In the early stages, people with bowel cancer may not experience pain. However, the following symptoms may indicate colon cancer:
- Blood in stools
- Change in the bowel habits, such as thin stools, diarrhoea, and constipation
- Unexplained weight loss
- Abdominal pain
Diagnosis of Colon Cancer
Colon cancer is diagnosed by symptoms, medical history, and other diagnostic procedures which include:
- Colonoscopy- It is a procedure done to look inside the entire colon. It is performed using an instrument called colonoscope, a flexible tube with a tiny camera attached to one end which is connected to a large screen.
If the colon cancer is confirmed by biopsy, staging is performed to detect the size, location, and stage of the cancer. Staging is performed using computed tomography (CT) scan of the abdomen, chest & pelvis, magnetic resonance imaging (MRI) scans of the pelvis for rectal cancers.

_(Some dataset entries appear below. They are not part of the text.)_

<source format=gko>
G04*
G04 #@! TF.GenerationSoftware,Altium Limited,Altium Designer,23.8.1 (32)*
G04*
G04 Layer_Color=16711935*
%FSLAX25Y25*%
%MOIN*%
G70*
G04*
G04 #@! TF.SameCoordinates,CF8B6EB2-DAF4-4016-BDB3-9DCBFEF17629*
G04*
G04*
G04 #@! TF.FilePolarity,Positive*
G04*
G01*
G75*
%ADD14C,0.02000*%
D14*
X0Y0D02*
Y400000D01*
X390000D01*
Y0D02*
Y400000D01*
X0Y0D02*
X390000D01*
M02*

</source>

Faecal occult blood test (FOBT) - is a test which determines small amounts of blood in the faeces which the naked eye cannot see. It is a screening tool.

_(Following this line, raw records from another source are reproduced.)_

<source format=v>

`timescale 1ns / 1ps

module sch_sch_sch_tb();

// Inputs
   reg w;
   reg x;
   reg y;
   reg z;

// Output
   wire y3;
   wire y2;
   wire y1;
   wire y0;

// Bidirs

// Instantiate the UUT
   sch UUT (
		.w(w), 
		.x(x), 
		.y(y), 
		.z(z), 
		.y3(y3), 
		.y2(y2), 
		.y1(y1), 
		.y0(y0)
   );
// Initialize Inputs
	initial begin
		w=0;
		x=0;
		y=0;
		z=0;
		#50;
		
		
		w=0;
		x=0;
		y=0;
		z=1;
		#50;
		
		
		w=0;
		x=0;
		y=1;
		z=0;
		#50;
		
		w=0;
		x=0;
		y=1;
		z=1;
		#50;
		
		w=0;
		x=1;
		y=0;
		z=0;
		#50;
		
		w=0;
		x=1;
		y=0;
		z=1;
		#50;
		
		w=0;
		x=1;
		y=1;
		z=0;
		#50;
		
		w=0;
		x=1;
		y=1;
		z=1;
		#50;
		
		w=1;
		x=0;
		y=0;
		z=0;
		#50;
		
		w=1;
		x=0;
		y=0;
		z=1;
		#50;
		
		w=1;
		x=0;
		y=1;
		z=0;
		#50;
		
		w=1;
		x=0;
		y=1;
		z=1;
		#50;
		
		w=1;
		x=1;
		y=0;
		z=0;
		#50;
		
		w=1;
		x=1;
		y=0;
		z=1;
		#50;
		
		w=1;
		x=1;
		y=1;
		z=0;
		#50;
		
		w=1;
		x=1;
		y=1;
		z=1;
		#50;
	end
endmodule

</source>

A positive does not mean you have bowel cancer.
Next step would be a colonoscopy to detect the cause of blood in the stools.
What is the Management?
Most patients will have surgery to remove the involved segment of the colon and rectum.
In some cases of locally advanced rectal cancers, a short course of radiotherapy for 5 days or long course of radiotherapy for 5 weeks followed by surgery 6-8 weeks later is performed.
Surgery is performed open or key-hole, Key hole can be laparoscopic or robotic.
For right and left sided colon cancers after removing the cancer segment, the bowel ends are joined together. Generally they do not need a stoma ( bag)
And in low rectal cancers the bowel ends are joined together and a stoma ( bag) is formed, which will get reversed down the track in 3-6 months’ time.
A midline incision is made in the abdomen and the involved cancer segment of the colon and the rectum is removed with good margins making sure clear margins are achieved.
Most of my colectomies are performed using minimally invasive techniques.
e.g. Laparoscopic colectomy or Robotic colectomy.
Laparoscopic and Robotic Colectomy
It is a minimally invasive technique where small incisions are made in the abdomen. A laparoscope, a telescopic video camera used to see the inside of the abdomen, is inserted through the small incision made earlier. Small special surgical instruments are passed through the other incisions e.g scissors and energy devices which helps to dissect the bowel from its natural attachments to the abdominal wall. The cancer segment of the bowel is then removed.The healthy ends are joined, and all the incisions are closed with sutures.